═══ 本文

一般的に日本人は欧米人に比べて表情に乏しい、欧米人は日本人の表情を読み取るのが苦手などといわれています。

ところで片目つぶり、つまりウインクの能力について調べた研究があります。

これによりますと、アメリカの白人(コーカソイド)、特に女性に片目つぶりが上手で、反対に日本人は片目つぶりが下手ということです。

また、片眉上げについての研究では、アメリカ白人と比べ、日本人の下手ぶりが際立っています。

顔の表情は、表情筋によって作りだされています。

表情筋を左右非対称に自在に動かすことができれば、表情も豊かになりますが、片目つぶりや片眉上げの研究から、日本人は欧米人と比べて表情筋の動きが得意ではないと言えます。

日本人は白人と比べて顔の表情に乏しいというのは、こうした事情が背景にあるようです。

日本と欧米の歯列不正への意識の違い

前述したように日本では欧米諸国では見られない、お歯黒や顔隠しの文化があります。

これが歯列不正の認識に大きく影響していると考えられます。

その象徴が、犬歯の低位唇側転位歯に関する捉え方です。

叢生、いわゆる乱杭歯や上顎前突や下顎前突などの歯列不正は、日本も欧米諸国も同様に良くないと認識されていますが、犬歯の低位唇側転位歯に関してはそうではない傾向があります。

犬歯の低位唇側転位歯の捉え方の違い

犬歯の低位唇側転位歯とは、いわゆる八重歯です。

日本では八重歯をチャーミング、かわいいとみる傾向があります。

ところが欧米諸国では、ドラキュラや狼男の歯としてイメージするようで、かわいいと見なす日本とは正反対の認識となっています。

これは欧米諸国に限った話ではなく、同じアジア圏の台湾や中国でも同様にかわいいと認識することはないようです。

中国では『虎の歯』と呼んで、幸福が逃げる縁起が悪い歯と思われているとのことです。

このように同じ歯列不正でも、日本と欧米諸国では捉え方が全く異なる場合があることがお分かりいただけたのではないでしょうか。

これも歯列不正に関する文化の違い、意識の違いと言えるでしょう。

我が国での近代的矯正治療の歴史

現在、主流となっているマルチブラケット法は、1903年にエドワード・アングル(Edward・H・Angeil)が開発したエッジワイズ法が原型となり、発展したものです。

その後、すぐに日本に伝わったわけではなく、日本に伝わったのは太平洋戦争が終わってから少し経った1950年代といわれています。

その後、1970年代前後に、ブラケットを歯の舌側に装着するリンガルブラケットが日本の藤田欣也博士によって開発されました。

リンガルブラケットは世界各国で改良が加えられ、2001年にドイツでオーダーメイドのリンガルブラケットを用いたインコグニート(Incognito)が開発されるにいたりました。

══════

> 課題一覧:
A. 本文で歯列不正として挙げられているものを、すべて書き出せ。
B. 本文によると、日本人が白人に比べて表情に乏しいといわれるのはなぜか。1〜3文で説明せよ。
C. 次の各文は本文の内容と合っているか。それぞれ「はい」か「いいえ」で答え、判断の根拠となる本文の語句をそのまま引用せよ。
(i) 中国では八重歯を縁起の悪い歯とみなしている。
(ii) エッジワイズ法は開発後すぐに日本に伝わった。
(iii) リンガルブラケットはドイツで開発された。
データの項目は参照しなくてよい。

═══ 提供データ

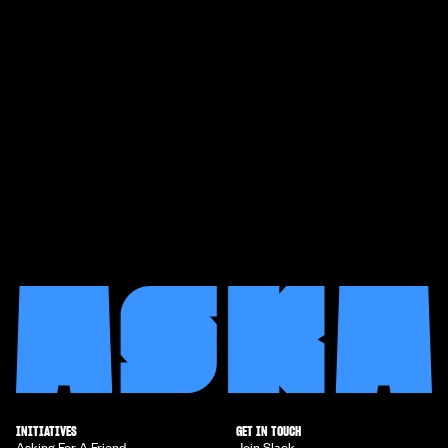
INITIATIVES
GET IN TOUCH
Asking For A Friend
Join Slack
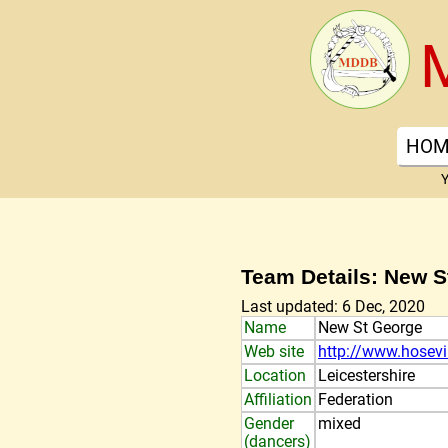
HOM
Y
Team Details: New S
Last updated: 6 Dec, 2020
Name
New St George
Web site
http://www.hosev
Location
Leicestershire
Affiliation
Federation
Gender
mixed
(dancers)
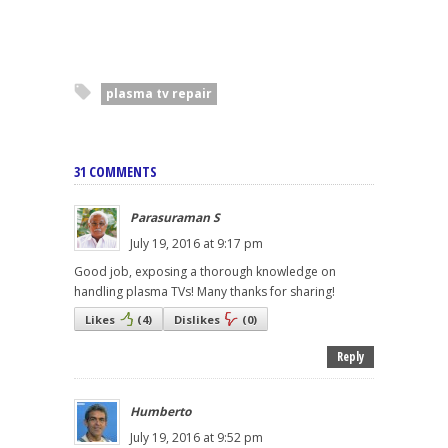
plasma tv repair
31 COMMENTS
Parasuraman S
July 19, 2016 at 9:17 pm
Good job, exposing a thorough knowledge on
handling plasma TVs! Many thanks for sharing!
Likes
(
4
)
Dislikes
(
0
)
Reply
Humberto
July 19, 2016 at 9:52 pm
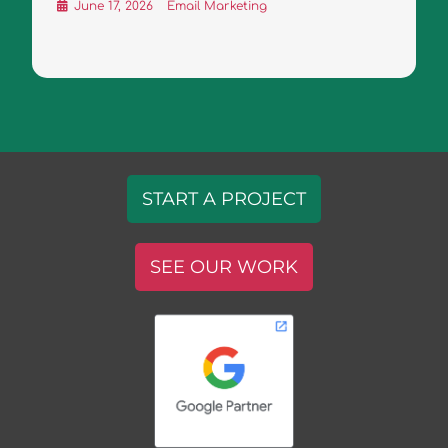
June 17, 2026
Email Marketing
START A PROJECT
SEE OUR WORK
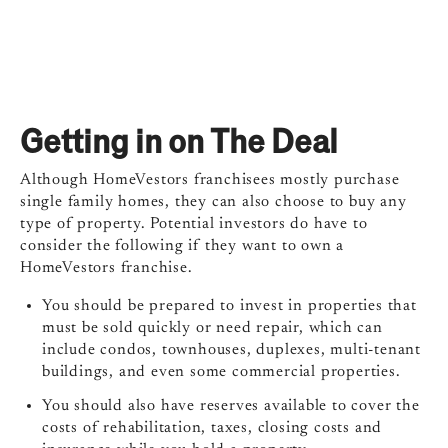
Getting in on The Deal
Although HomeVestors franchisees mostly purchase
single family homes, they can also choose to buy any
type of property. Potential investors do have to
consider the following if they want to own a
HomeVestors franchise.
You should be prepared to invest in properties that
must be sold quickly or need repair, which can
include condos, townhouses, duplexes, multi-tenant
buildings, and even some commercial properties.
You should also have reserves available to cover the
costs of rehabilitation, taxes, closing costs and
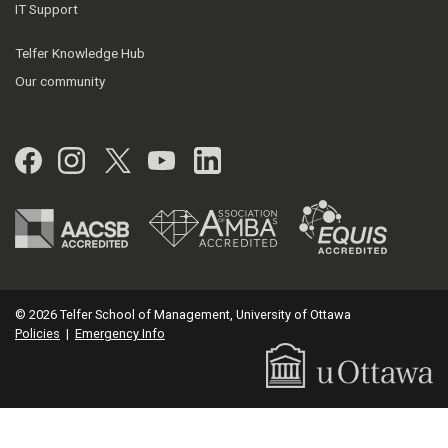
IT Support
Telfer Knowledge Hub
Our community
Facebook
Instagram
Twitter
YouTube
LinkedIn
© 2026 Telfer School of Management, University of Ottawa
Policies
|
Emergency Info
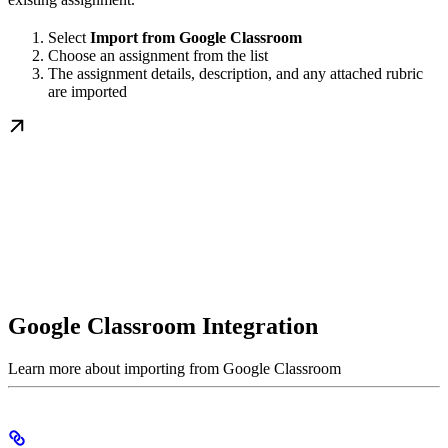
Select
Import from Google Classroom
Choose an assignment from the list
The assignment details, description, and any attached rubric
are imported
Google Classroom Integration
Learn more about importing from Google Classroom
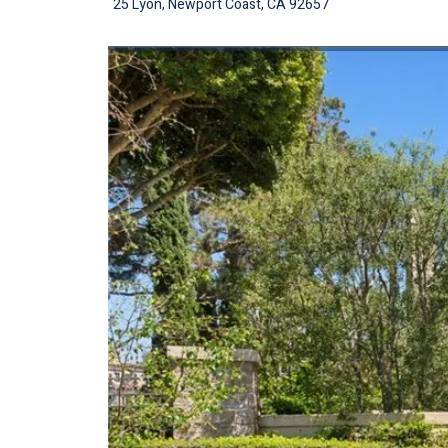
25 Lyon, Newport Coast, CA 92657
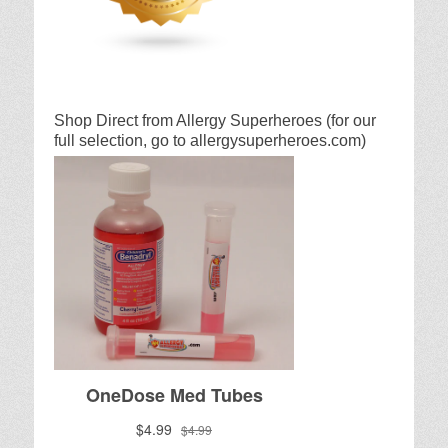
Shop Direct from Allergy Superheroes (for our
full selection, go to allergysuperheroes.com)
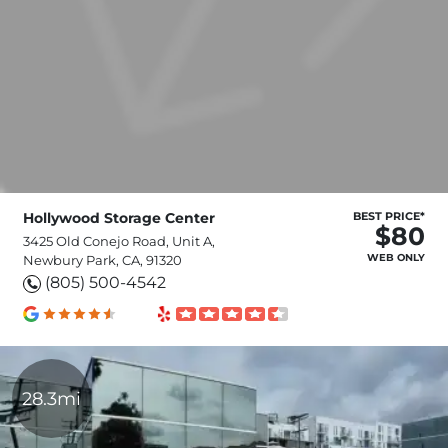
Hollywood Storage Center
BEST PRICE*
$80
3425 Old Conejo Road, Unit A,
WEB ONLY
Newbury Park, CA, 91320
(805) 500-4542
28.3mi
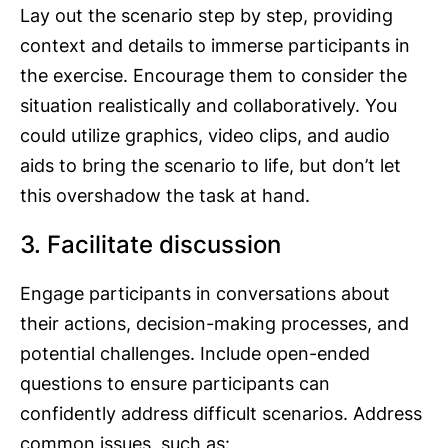
Lay out the scenario step by step, providing
context and details to immerse participants in
the exercise. Encourage them to consider the
situation realistically and collaboratively. You
could utilize graphics, video clips, and audio
aids to bring the scenario to life, but don’t let
this overshadow the task at hand.
3. Facilitate discussion
Engage participants in conversations about
their actions, decision-making processes, and
potential challenges. Include open-ended
questions to ensure participants can
confidently address difficult scenarios. Address
common issues, such as:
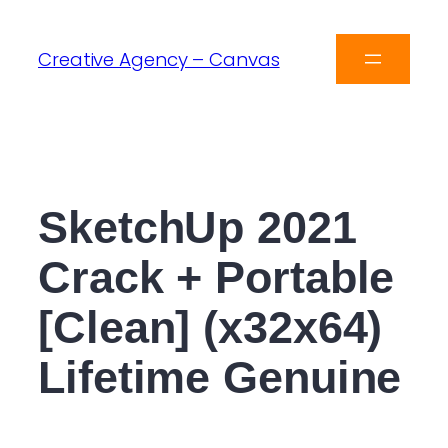
Creative Agency – Canvas
SketchUp 2021
Crack + Portable
[Clean] (x32x64)
Lifetime Genuine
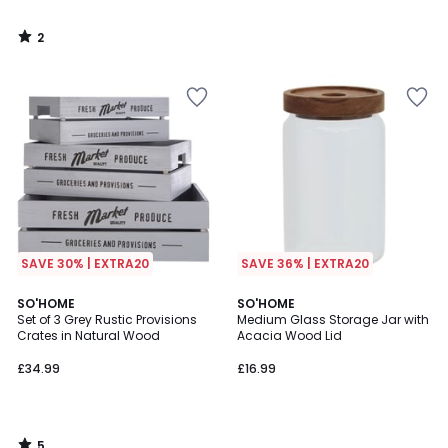
2
/
5
SAVE 30% | EXTRA20
SAVE 36% | EXTRA20
5
SO'HOME
SO'HOME
/
Set of 3 Grey Rustic Provisions
Medium Glass Storage Jar with
5
Crates in Natural Wood
Acacia Wood Lid
£34.99
£16.99
5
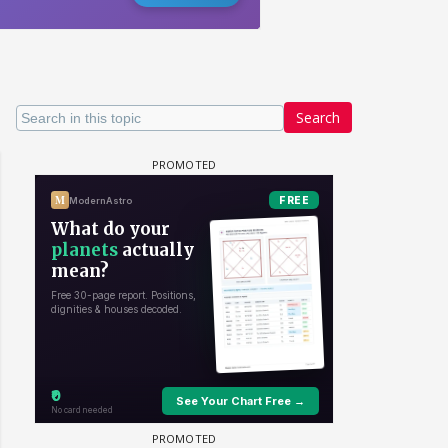
Search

══════

> 解答:
A. 叢生(いわゆる乱杭歯)、上顎前突、下顎前突、犬歯の低位唇側転位歯(いわゆる八重歯)

B. 顔の表情は表情筋によって作られ、表情筋を左右非対称に自在に動かせれば表情は豊かになる。ところが片目つぶりや片眉上げの研究から、日本人は欧米人に比べて表情筋の動きが得意ではないと言える。こうした事情が背景にあるとされている。

C.
(i) はい。「中国では『虎の歯』と呼んで、幸福が逃げる縁起が悪い歯と思われているとのことです」
(ii) いいえ。「その後、すぐに日本に伝わったわけではなく」
(iii) いいえ。「リンガルブラケットが日本の藤田欣也博士によって開発されました」